Yield farming is a new way to make money in the DeFi sector. Users invest in the project and make a profit in its token. There are several strategies for getting your investment back, and almost all of them offer multiple returns. Farming in cryptocurrencies is like depositing in a bank. However, DeFi’s expected return is higher, like are the risks.
Earning mechanismThe mechanism of earnings in DeFi occurs in the following main ways:
- Earning interest through loan funds and fees. To do this, the farmer needs to register with a DeFi project that issues loans. The user's funds are transferred to another user who has issued an application for a loan on special conditions - with subsequent payment of interest.
The commission received is the income of the crypto farmer from participating in the project. Besides, project tokens can be distributed among users. By selling them, or saving them for the future (expecting a price increase), you can also get additional profit.
- Liquidity mining. Users are rewarded for working with a specific protocol. They act as liquidity providers by promoting the project. As a rule, the project distributes a certain amount of cryptocurrency between the participants daily.
The influx of customers increases the demand for the project and its products and, as a result, the project token becomes more expensive. It can then be sold on a decentralized exchange or other trading platforms.
- Swaps, meaning an exchange of tokens of one protocol for tokens of another. An important part of profitable farming is constant market research to find alternative strategies.

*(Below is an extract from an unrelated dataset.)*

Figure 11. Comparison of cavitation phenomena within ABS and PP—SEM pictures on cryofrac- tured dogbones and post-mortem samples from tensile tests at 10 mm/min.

As soon as a community member finds a new, more profitable investment option, he reallocates funds. This is where the swap principle comes in handy! With its help, less profitable tokens can be converted into other - more economically attractive ones. Among crypto farmers, this procedure is commonly called “asset rotation”.
Therefore, DeFi farming returns are composed of three main things:
- Trading commissions that are given to liquidity providers;
- The repo market and its flows, which are also given to liquidity providers;
- Obtaining a protocol token that has a high capitalization, and in the initial stages is a significant factor for increasing profitability.
At the same time, it should be noted that, unlike banks, no one insures the funds of DeFi-protocol investors. In this case, they risk losing everything.
Return calculationThe estimated yield farming returns are calculated on an annualized basis. This is an estimate of the profit that the user can expect over a year.
The following metrics are used for calculations:
- Annual Percentage Rate (APR) - does not take into account the effect of compounding.
- Annual Percentage Yield (APY) - takes into account the effect of compounding.
Compounding in this case means direct reinvestment of profits to generate more returns. However, APR and APY can be used interchangeably. Both metrics are used for evaluation and forecasting, but the real outcome is difficult to quantify as yield farming is a highly competitive and fast-growing market and rewards can fluctuate rapidly. Due to the fast pace of DeFi, weekly or even daily estimated returns may make more sense.